> _PASSAGE SHOWN_:
☆ ☆ ☆ ☆
Building an Instant Messenger
Second only to the high pitched sounds of internet connectivity staking claim over your home telephone line were the iconic sounds of xylophones trilling and doors creaking. If you were an internet trailblazer in the late 1990's then more likely than not your Windows machine had some instant messenger installed on it – be it AIM, ICQ, MSN, or Yahoo. For those of you who weren't lucky enough to be born during the best era of the internet, this was the method of communication for any cool kid. We would spend an abundance of time carefully crafting a status message, sometimes hoping it would elicit a message from a crush. Relationships were created, friendships were solidified, and gossip spread like wildfire all through instant messengers. So I decided to rebuild a core childhood memory for the sole reason of experiencing the nostalgia.
Defining the boundaries of what I was going to build was quick. An instant messaging application with the following set of features:
- Create account
- Users profile
- Conversations
It wasn't a daunting list. Those three items mapped neatly to the three frontend views that would be required, as well as how I would partition my backend service. A single Worker to handle authentication and routing, two Durable Object namespaces (one for user, another for conversation), and a D1 database for account credentials.
Talking through the flow of information, the above makes sense. A user creates an account and logs in but we need that information stored centrally to validate their information and create a user session. Then we need to have the frontend sync to a data source that knows about our friends. When we double click to open a conversation with a friend we need to again access a data source that has conversation history. Roughly speaking that is all we need to resurrect our past memories.
Request Routing
Best way to get started is by creating a Cloudflare Worker to handle incoming network requests. There are a couple of requests we can expect and need to route to the correct logic handler.
- /auth/register
- /auth/login
- /user/ws
- /conversation/ws
Four HTTP API endpoints to encapsulate all we are about to do in recreating our instant messaging application.
Authentication
Keeping it simple and true to form for what we're building, all we ask for is a screen name and password on signup and we generate a UUID for a userId value and use crypto functions to secure the password. With an account a user can then login and we will take that username/password combination, run the password through the crypto function and check for a database match on the pair. If we receive a successful result from our D1 database query then we create a JWT where we set our sub value as the userId and respond back to the client with the token.
☆ ☆ ☆ ☆
> _COLLECTED MATERIAL_:

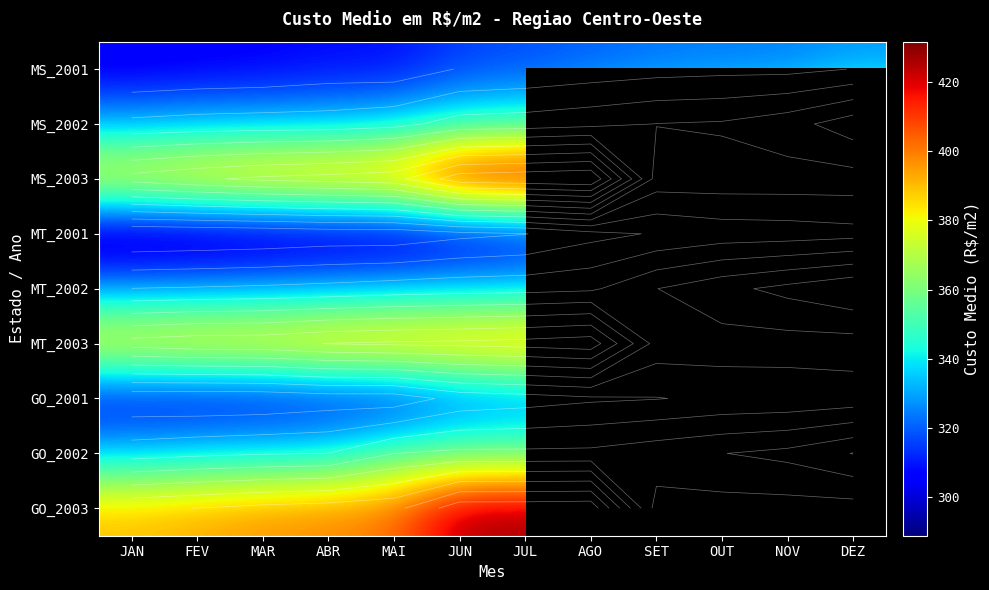

What is the difference between the highest and lowest values at ABR?

105.1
☆ ☆ ☆ ☆
> _ACTIVITY_: Can you reproduce word for word the stretch of the instant messenger article from "Talking through the" through "our past memories."?

> _YOUR RESPONSE_:
Talking through the flow of information, the above makes sense. A user creates an account and logs in but we need that information stored centrally to validate their information and create a user session. Then we need to have the frontend sync to a data source that knows about our friends. When we double click to open a conversation with a friend we need to again access a data source that has conversation history. Roughly speaking that is all we need to resurrect our past memories.